Méthode de chiffrage maintenance : - Compter 6 à 12 % de la valeur d'installation par an pour la maintenance préventive + corrective standard - Ajouter 2 à 4 % pour l'astreinte H24 si demandée - Provisionner 5 % pour les pièces hors garantie

Erreur 5 : références hors champ du scope du marché

Sur un marché de vidéosurveillance urbaine (caméras voie publique, mât 4 m, raccordement fibre), l'acheteur demande typiquement 3 références chiffrées de marchés équivalents publics sur les 3-5 dernières années.

L'erreur fréquente : présenter des références de : - Vidéosurveillance résidentielle privée (pas le même cadre réglementaire) - Alarme intrusion sans volet vidéo (mauvais métier) - Caméras intérieures de bureaux (pas voie publique, pas réglementation collectivité)
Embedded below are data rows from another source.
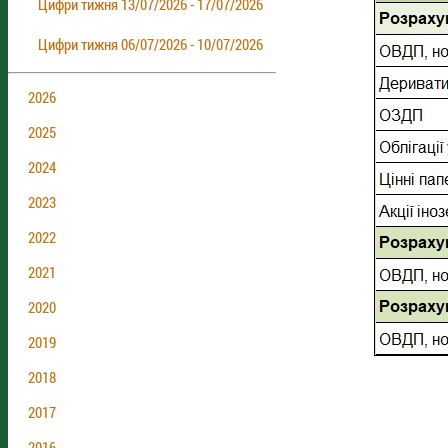
Цифри тижня 13/07/2026 - 17/07/2026
Цифри тижня 06/07/2026 - 10/07/2026
2026
2025
2024
2023
2022
2021
2020
2019
2018
2017
2016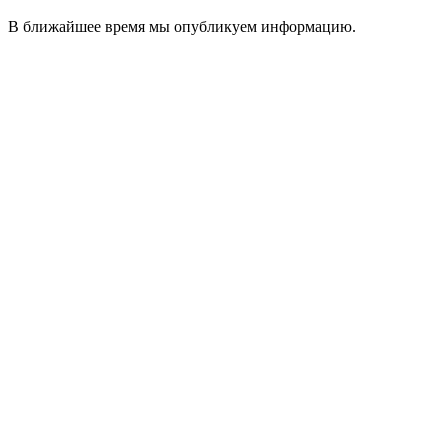
В ближайшее время мы опубликуем информацию.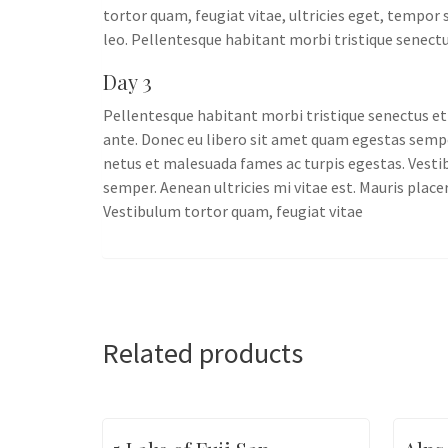
tortor quam, feugiat vitae, ultricies eget, tempor 
leo. Pellentesque habitant morbi tristique senect
Day 3
Pellentesque habitant morbi tristique senectus et 
ante. Donec eu libero sit amet quam egestas semper
netus et malesuada fames ac turpis egestas. Vestib
semper. Aenean ultricies mi vitae est. Mauris plac
Vestibulum tortor quam, feugiat vitae
Related products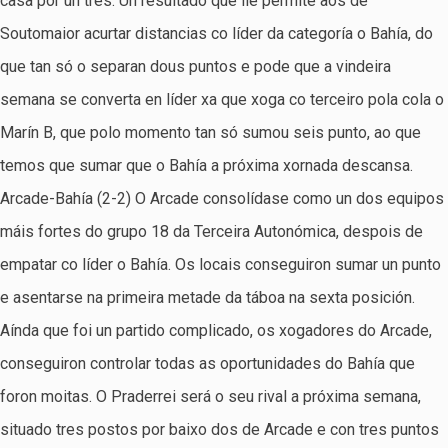
casa por un tres. Un resultado que lle permite aos de
Soutomaior acurtar distancias co líder da categoría o Bahía, do
que tan só o separan dous puntos e pode que a vindeira
semana se converta en líder xa que xoga co terceiro pola cola o
Marín B, que polo momento tan só sumou seis punto, ao que
temos que sumar que o Bahía a próxima xornada descansa.
Arcade-Bahía (2-2) O Arcade consolídase como un dos equipos
máis fortes do grupo 18 da Terceira Autonómica, despois de
empatar co líder o Bahía. Os locais conseguiron sumar un punto
e asentarse na primeira metade da táboa na sexta posición.
Aínda que foi un partido complicado, os xogadores do Arcade,
conseguiron controlar todas as oportunidades do Bahía que
foron moitas. O Praderrei será o seu rival a próxima semana,
situado tres postos por baixo dos de Arcade e con tres puntos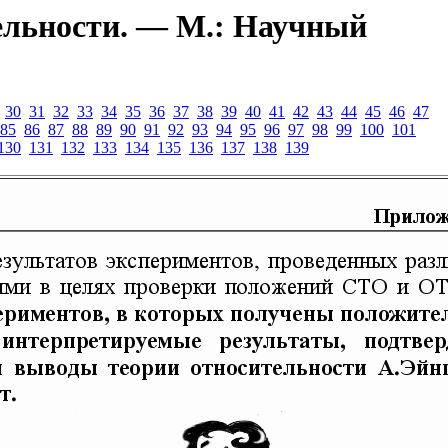
ельности. — М.: Научный
30
31
32
33
34
35
36
37
38
39
40
41
42
43
44
45
46
47
85
86
87
88
89
90
91
92
93
94
95
96
97
98
99
100
101
130
131
132
133
134
135
136
137
138
139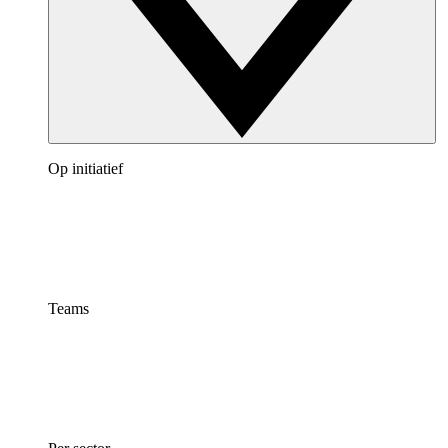
Op initiatief
Teams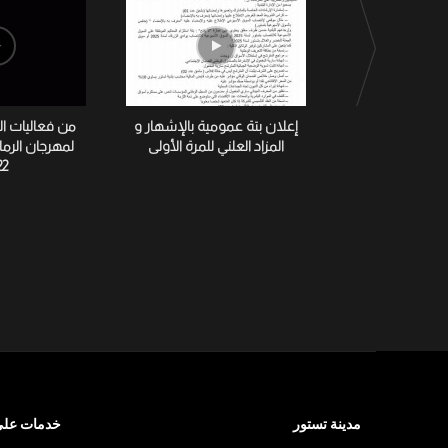
إعلان بتة عمومية بالإشهار و
من فعاليات ا
المزاد العلني للمرة الأولى
لمهرجان الرم
22
مدينة تستور
خدمات على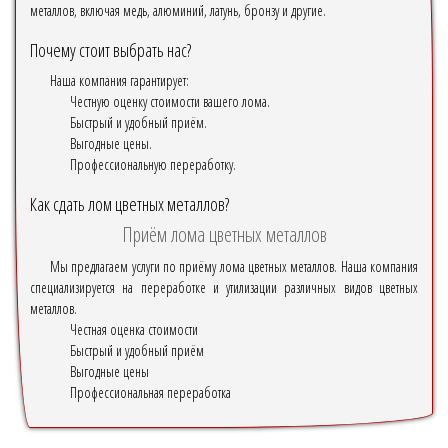
металлов, включая медь, алюминий, латунь, бронзу и другие.
Почему стоит выбрать нас?
Наша компания гарантирует:
Честную оценку стоимости вашего лома.
Быстрый и удобный приём.
Выгодные цены.
Профессиональную переработку.
Как сдать лом цветных металлов?
Приём лома цветных металлов
Мы предлагаем услуги по приёму лома цветных металлов. Наша компания
специализируется на переработке и утилизации различных видов цветных
металлов.
Честная оценка стоимости
Быстрый и удобный приём
Выгодные цены
Профессиональная переработка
Ces références sont écartées par la commission d'analyse. Le DCE peut explicitement préciser "marchés similaires en volume, technique et nature de commanditaire". Si vous n'avez pas ce profil, votre dossier candidature est jugé insuffisant.

Comment contourner si vous n'avez pas la référence parfaite : - Présentez la référence la plus proche en argumentant les points communs techniques (résolution caméra, type d'enregistrement, contrôle d'accès au PC d'enregistrement) - Joignez une référence en cotraitance avec un confrère plus expérimenté sur ce type précis de marché - Pour les premiers marchés, candidatez sur des marchés MAPA (< 90 k€ HT) où les exigences de référence sont allégées

Erreur 6 : envoyer le même mémoire technique sur tous les marchés

C'est l'erreur la plus coûteuse parce qu'elle ne se voit pas. Sur un marché sécurité, l'acheteur lit 6 à 10 candidatures. Si votre mémoire est générique ("savoir-faire reconnu", "équipe expérimentée", "matériel haut de gamme"), vous êtes classé 7e à 10e systématiquement.

Ce qui retient l'attention d'un acheteur sur un marché sécurité :

  1. Audit préalable du site : "Nous avons identifié 3 zones aveugles sur le site visité (cour intérieure, accès parking sud, salle des coffres). Nous proposons une caméra additionnelle dans la cour."
  2. Compatibilité système existant : si l'acheteur a déjà un serveur Milestone, Genetec, Bosch, mentionnez explicitement votre maîtrise de cette interface.
  3. SLA chiffrés et tenables : "Intervention sous 4h en heures ouvrées pour zone critique (PC sécurité), sous 24h pour zone standard."
  4. Plan de phasage de l'installation site occupé : interruption minimale du service de l'établissement.
  5. Plan de continuité RGPD : qui voit les images, combien de temps stockées, comment supprimées.

Un mémoire personnalisé sur ces 5 points vaut 10 fois un mémoire générique.

La règle qui résume les 6 erreurs

Les TPE sécurité qui gagnent en marché public ne candidatent pas à plus de marchés que les autres. Elles candidatent à moins, mais en filtrant en amont :

  • Mes autorisations (CNAPS, APMIS) sont-elles à jour et conformes au scope ?
  • Mon dossier RGPD est-il modulaire et solide ?
  • Mes références sont-elles vraiment dans le champ du marché ?
  • Mon chiffrage maintenance est-il tenable sur la durée du contrat ?
  • Mon mémoire technique parle-t-il du site visité, pas d'un site générique ?

Si la réponse est non sur l'un de ces points, on passe. Cette discipline change le taux de gain de 5 % à 25 % en 12 mois.